What is needed: Filter these records by the string "root", copying each line that holds it.

━━━ Material for the task ━━━

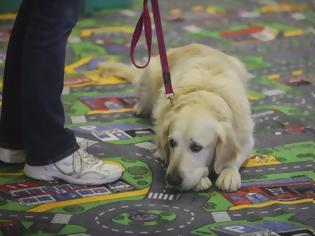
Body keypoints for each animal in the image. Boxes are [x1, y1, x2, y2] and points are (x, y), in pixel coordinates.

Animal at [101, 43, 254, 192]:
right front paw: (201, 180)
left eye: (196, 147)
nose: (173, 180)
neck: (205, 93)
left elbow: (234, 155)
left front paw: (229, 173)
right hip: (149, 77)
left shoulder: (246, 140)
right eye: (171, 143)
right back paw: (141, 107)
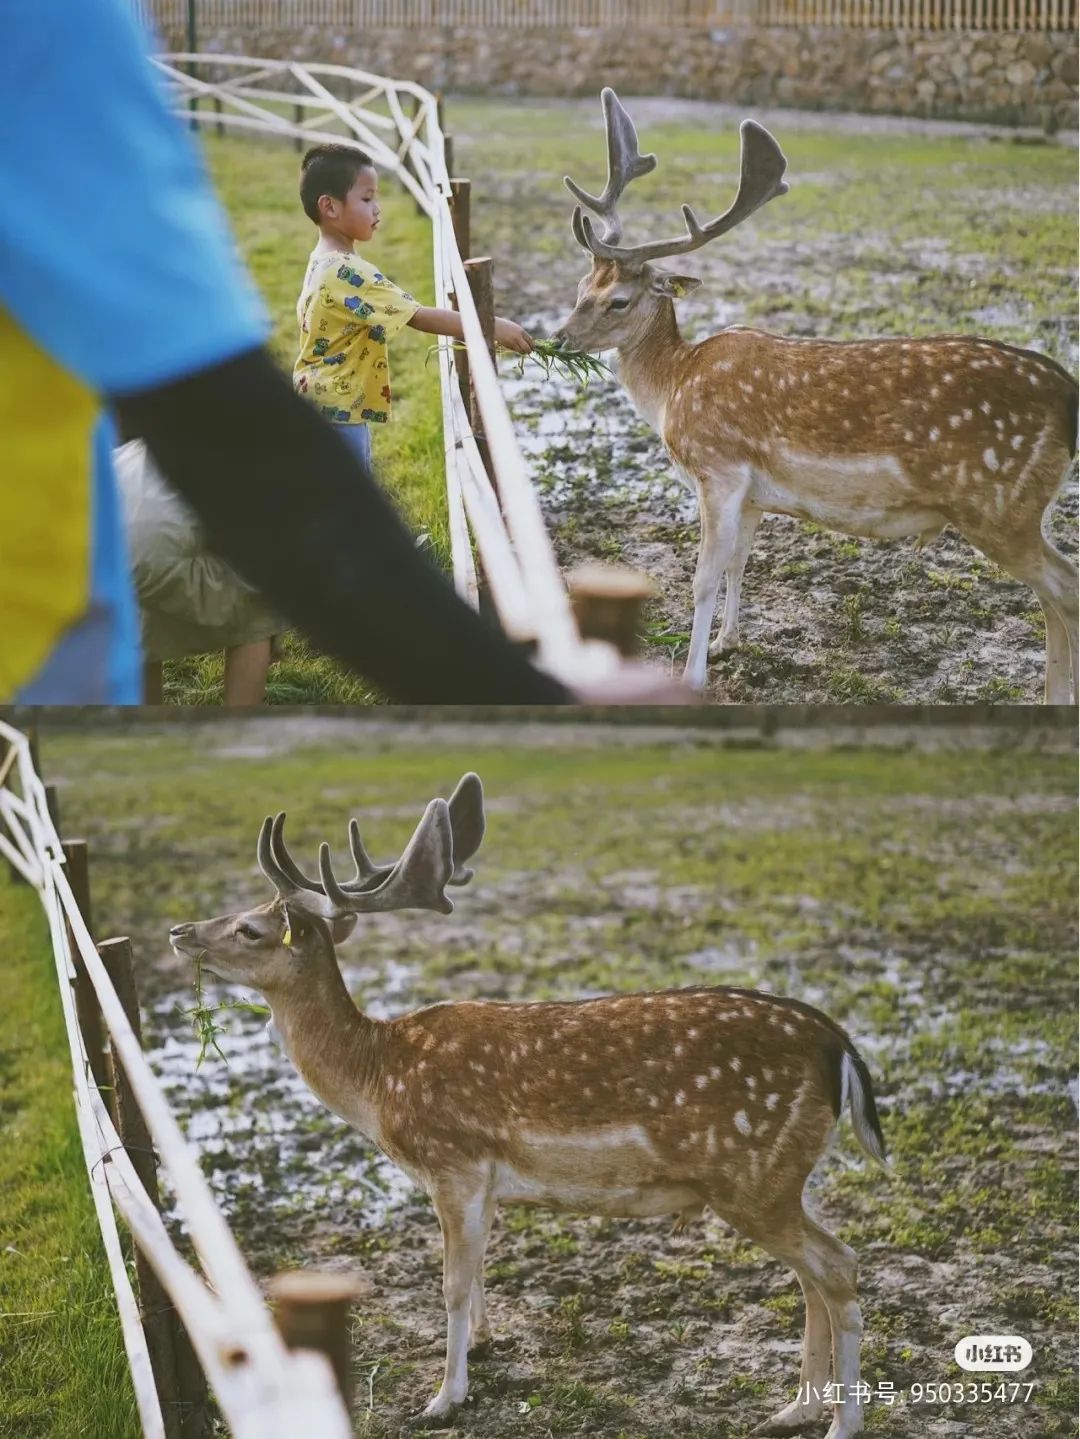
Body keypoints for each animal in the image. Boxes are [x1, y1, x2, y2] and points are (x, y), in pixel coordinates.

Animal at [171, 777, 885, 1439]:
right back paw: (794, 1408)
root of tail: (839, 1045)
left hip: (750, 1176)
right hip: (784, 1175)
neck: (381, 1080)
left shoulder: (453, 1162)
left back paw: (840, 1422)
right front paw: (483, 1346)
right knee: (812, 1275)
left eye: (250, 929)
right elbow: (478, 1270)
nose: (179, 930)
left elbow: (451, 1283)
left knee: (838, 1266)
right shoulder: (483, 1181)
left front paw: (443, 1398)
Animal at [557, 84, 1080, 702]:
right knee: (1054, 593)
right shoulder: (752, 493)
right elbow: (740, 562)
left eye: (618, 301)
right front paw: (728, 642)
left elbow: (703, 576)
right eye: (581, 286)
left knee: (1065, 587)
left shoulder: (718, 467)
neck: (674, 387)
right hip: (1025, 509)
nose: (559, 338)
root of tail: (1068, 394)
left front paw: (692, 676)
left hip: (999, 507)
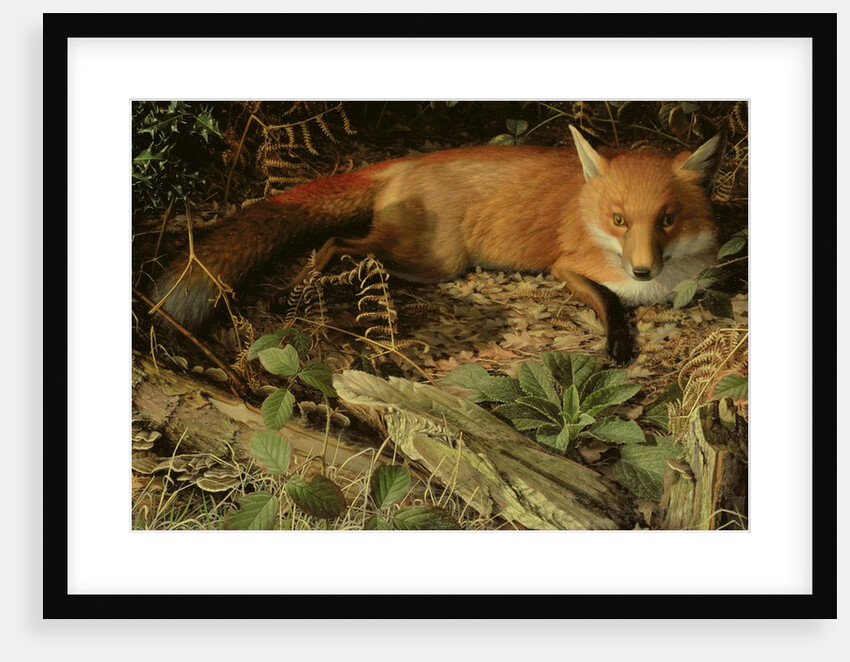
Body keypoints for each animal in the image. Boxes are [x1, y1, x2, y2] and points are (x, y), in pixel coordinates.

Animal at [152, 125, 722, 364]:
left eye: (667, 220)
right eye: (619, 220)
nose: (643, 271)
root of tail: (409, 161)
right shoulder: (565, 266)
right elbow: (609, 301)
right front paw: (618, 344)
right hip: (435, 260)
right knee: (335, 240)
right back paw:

━━━

Finished exercise:
root of tail: (839, 1045)
root of tail: (1068, 394)
root of tail: (409, 161)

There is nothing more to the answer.